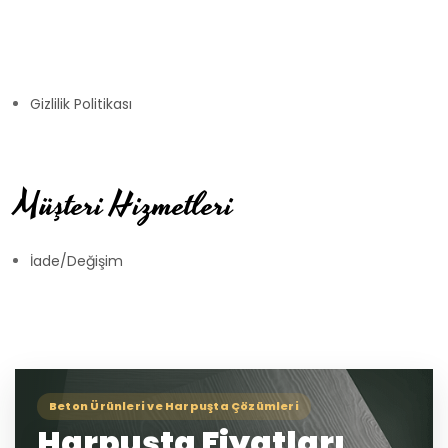
Gizlilik Politikası
Müşteri Hizmetleri
İade/Değişim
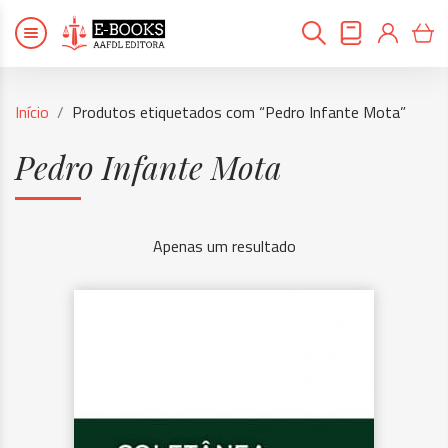
Início
Produtos etiquetados com “Pedro Infante Mota”
Pedro Infante Mota
Apenas um resultado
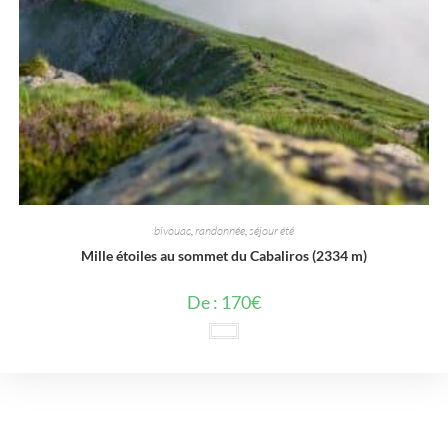
bivouac
,
randonnée
,
séjour été
Mille étoiles au sommet du Cabaliros (2334 m)
De :
170
€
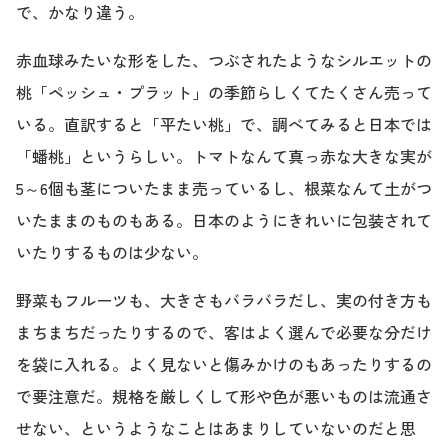
で、かなり違う。
赤血球みたいな形をした、つぶされたようなシルエットの
桃「ペッシュ・プラット」の季節らしくてたくさん売って
いる。直訳すると「平たい桃」で、調べてみると日本では
「蟠桃」というらしい。トマトなんて真っ赤な大きな実が
5～6個も茎についたまま売っているし、根菜なんて土がつ
いたままのものもある。日本のようにきれいに包装されて
いたりするものは少ない。
野菜もフルーツも、大きさもバラバラだし、実の付き方も
まちまちだったりするので、客はよく選んで必要な分だけ
を袋に入れる。よく見ないと傷みかけのもあったりするの
で要注意だ。規格を厳しくして形や色が悪いものは流通さ
せない、というようなことはあまりしていないのだと思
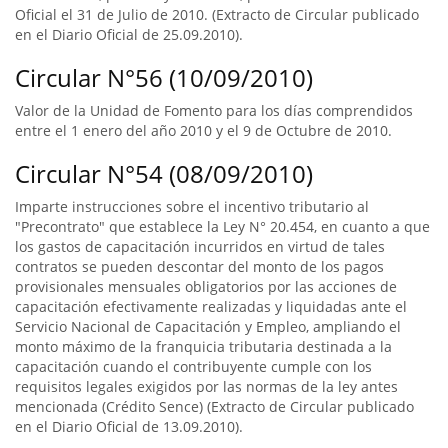
Oficial el 31 de Julio de 2010. (Extracto de Circular publicado
en el Diario Oficial de 25.09.2010).
Circular N°56 (10/09/2010)
Valor de la Unidad de Fomento para los días comprendidos
entre el 1 enero del año 2010 y el 9 de Octubre de 2010.
Circular N°54 (08/09/2010)
Imparte instrucciones sobre el incentivo tributario al
"Precontrato" que establece la Ley N° 20.454, en cuanto a que
los gastos de capacitación incurridos en virtud de tales
contratos se pueden descontar del monto de los pagos
provisionales mensuales obligatorios por las acciones de
capacitación efectivamente realizadas y liquidadas ante el
Servicio Nacional de Capacitación y Empleo, ampliando el
monto máximo de la franquicia tributaria destinada a la
capacitación cuando el contribuyente cumple con los
requisitos legales exigidos por las normas de la ley antes
mencionada (Crédito Sence) (Extracto de Circular publicado
en el Diario Oficial de 13.09.2010).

——

**WRITTEN TASK**. For this exercise, repeat word for word only the lines from the one containing "いる。直訳すると「平たい桃」で、調べてみると日本では" through the end of the data, including both. Pictures do not go in the copy.

**ANSWER SECTION**.
いる。直訳すると「平たい桃」で、調べてみると日本では
「蟠桃」というらしい。トマトなんて真っ赤な大きな実が
5～6個も茎についたまま売っているし、根菜なんて土がつ
いたままのものもある。日本のようにきれいに包装されて
いたりするものは少ない。
野菜もフルーツも、大きさもバラバラだし、実の付き方も
まちまちだったりするので、客はよく選んで必要な分だけ
を袋に入れる。よく見ないと傷みかけのもあったりするの
で要注意だ。規格を厳しくして形や色が悪いものは流通さ
せない、というようなことはあまりしていないのだと思
Oficial el 31 de Julio de 2010. (Extracto de Circular publicado
en el Diario Oficial de 25.09.2010).
Circular N°56 (10/09/2010)
Valor de la Unidad de Fomento para los días comprendidos
entre el 1 enero del año 2010 y el 9 de Octubre de 2010.
Circular N°54 (08/09/2010)
Imparte instrucciones sobre el incentivo tributario al
"Precontrato" que establece la Ley N° 20.454, en cuanto a que
los gastos de capacitación incurridos en virtud de tales
contratos se pueden descontar del monto de los pagos
provisionales mensuales obligatorios por las acciones de
capacitación efectivamente realizadas y liquidadas ante el
Servicio Nacional de Capacitación y Empleo, ampliando el
monto máximo de la franquicia tributaria destinada a la
capacitación cuando el contribuyente cumple con los
requisitos legales exigidos por las normas de la ley antes
mencionada (Crédito Sence) (Extracto de Circular publicado
en el Diario Oficial de 13.09.2010).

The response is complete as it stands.